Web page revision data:
_ _ _

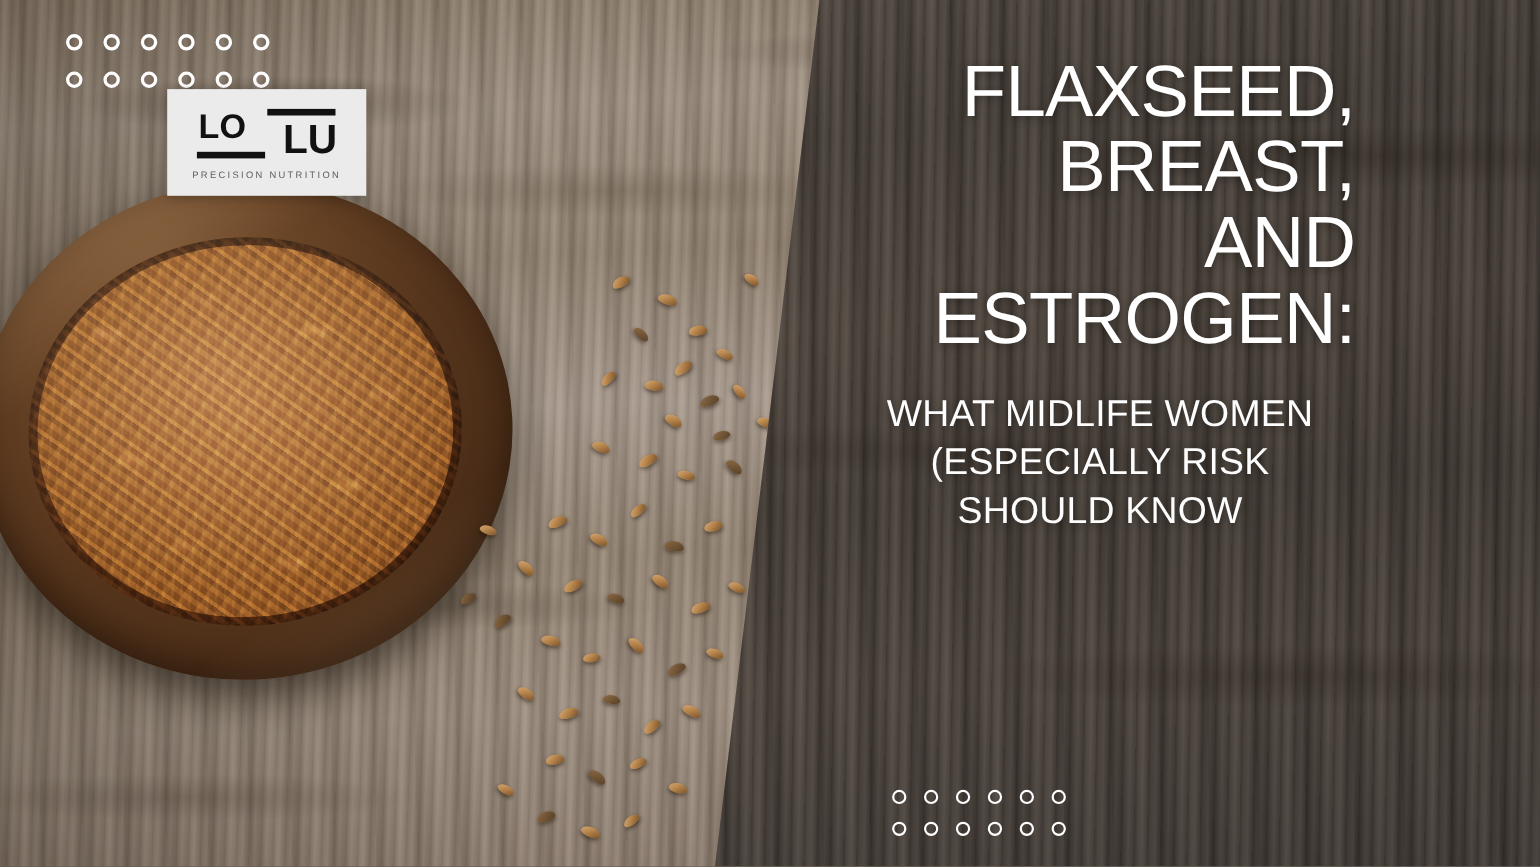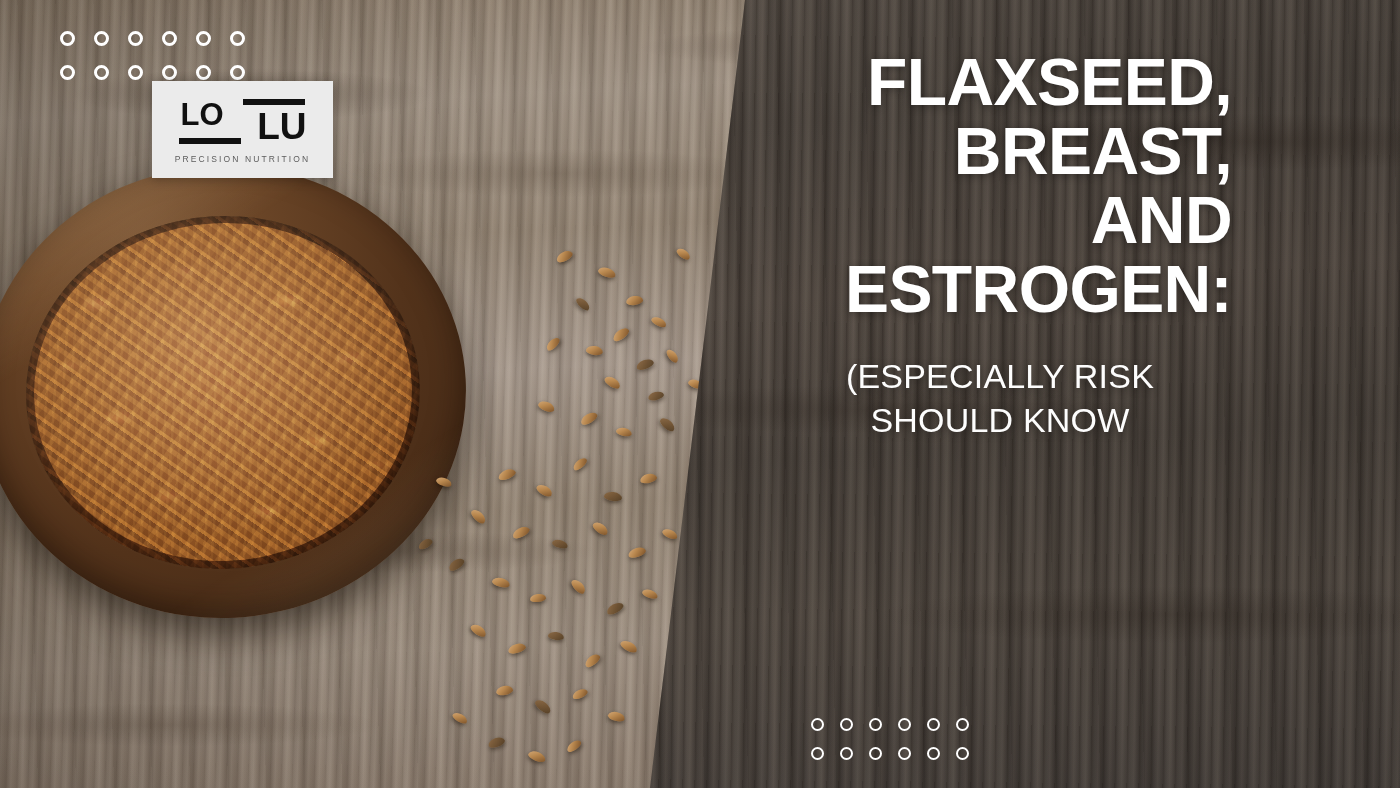--- a/index.html
+++ b/index.html
@@ -260,7 +260,7 @@
     margin: 0;
     padding-right: 8px;
     color: #ffffff;
-    font-weight: 700;
+    font-weight: 400;
     font-size: 66px;
     line-height: 1.045;
     letter-spacing: -0.6px;

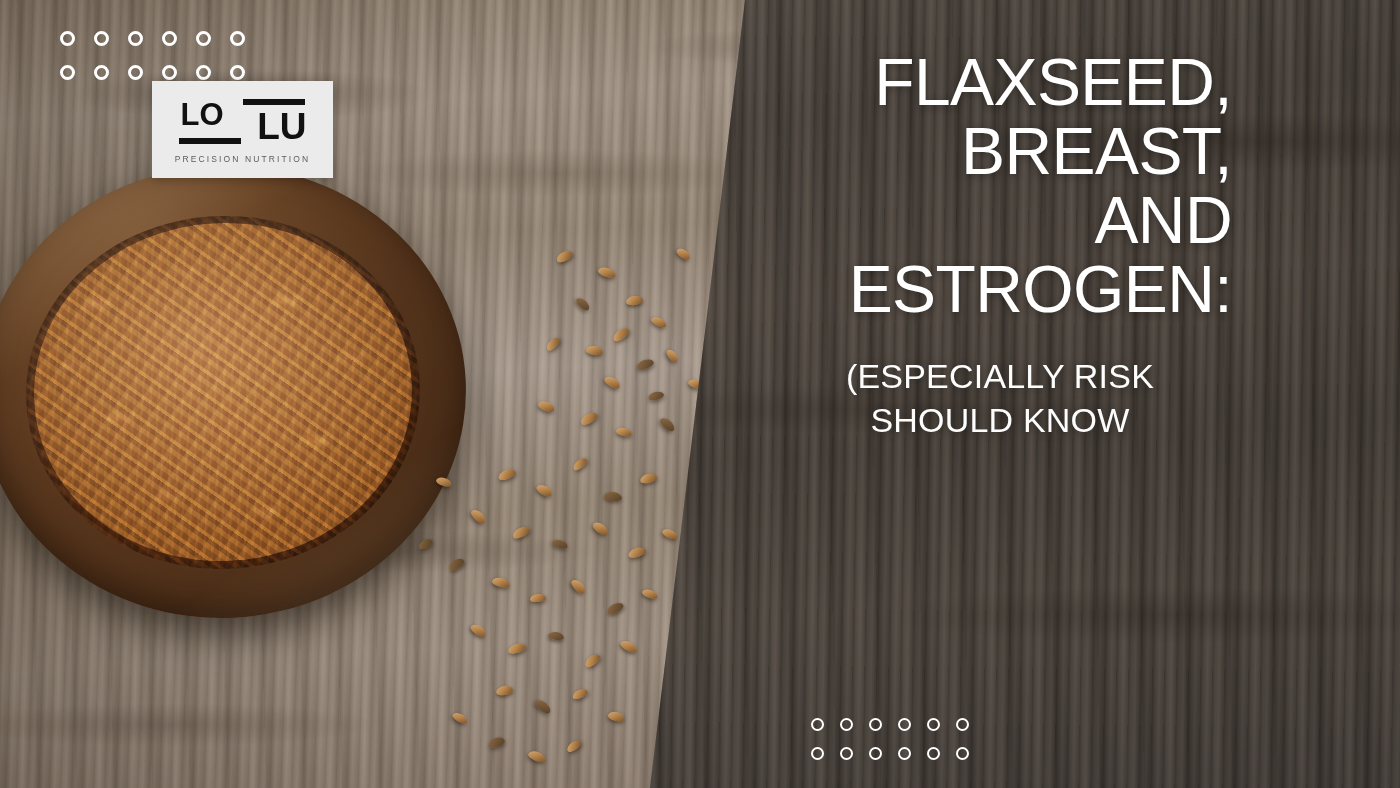--- a/index.html
+++ b/index.html
@@ -392,6 +392,7 @@
         <span class="hl-line">ESTROGEN:</span>
       </h1>
     <p class="subhead" id="subhead">
+        <span class="sh-line">WHAT MIDLIFE WOMEN</span>
         <span class="sh-line">(ESPECIALLY RISK</span>
         <span class="sh-line">SHOULD KNOW</span>
       </p>

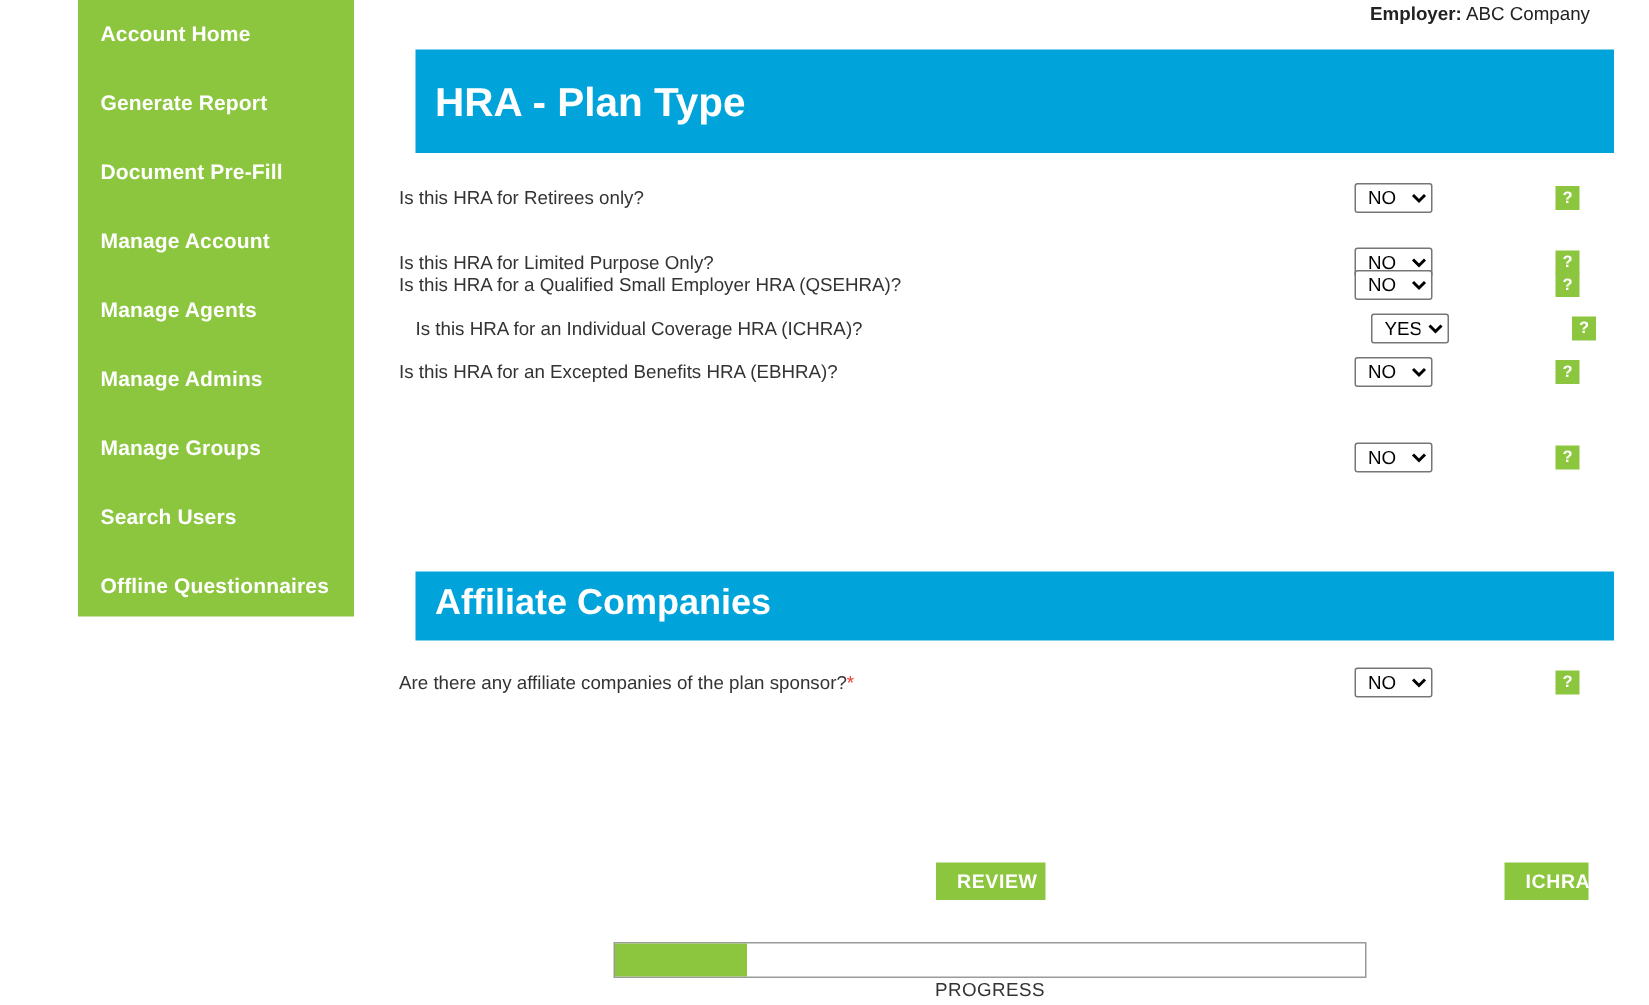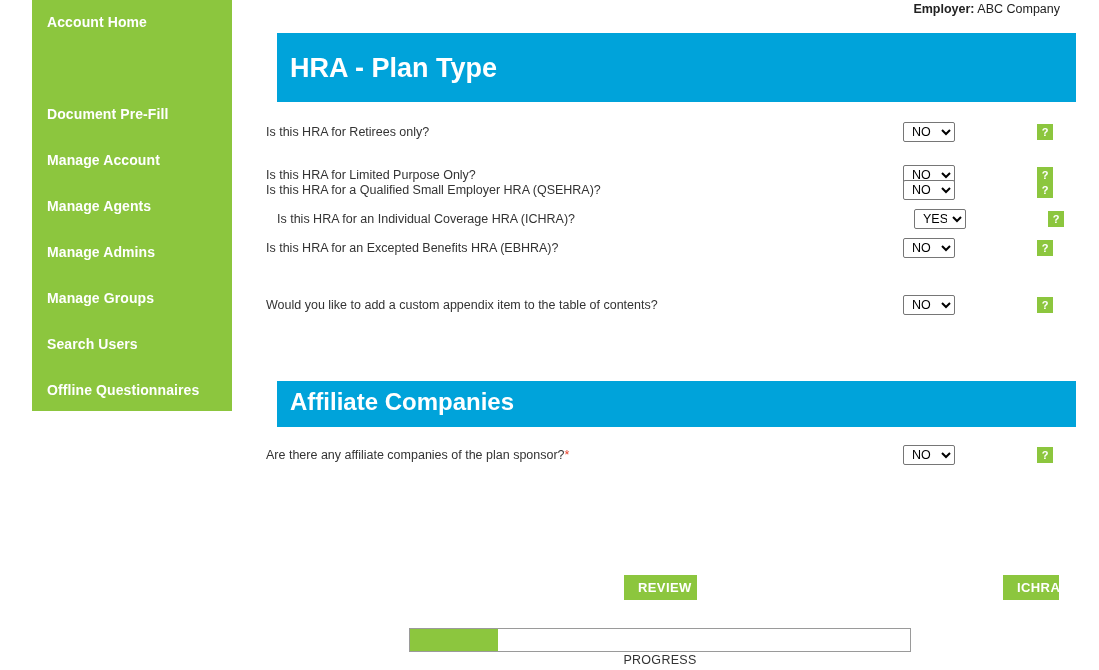--- a/index.html
+++ b/index.html
@@ -19,9 +19,9 @@
   
   #sidebar {
     position: absolute;
-    left: 32px;
-    top: 0;
-    width: 200px;
+    left: 52px;
+    top: 0;
+    width: 184px;
     height: 411px;
     background: #8CC63E;
     box-sizing: border-box;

_ _ _

* _REQUIRED WORK_:
Nothing but a number should be given: the count of lines in the records that contain the word "class".

* _EXPECTED ANSWER_:
5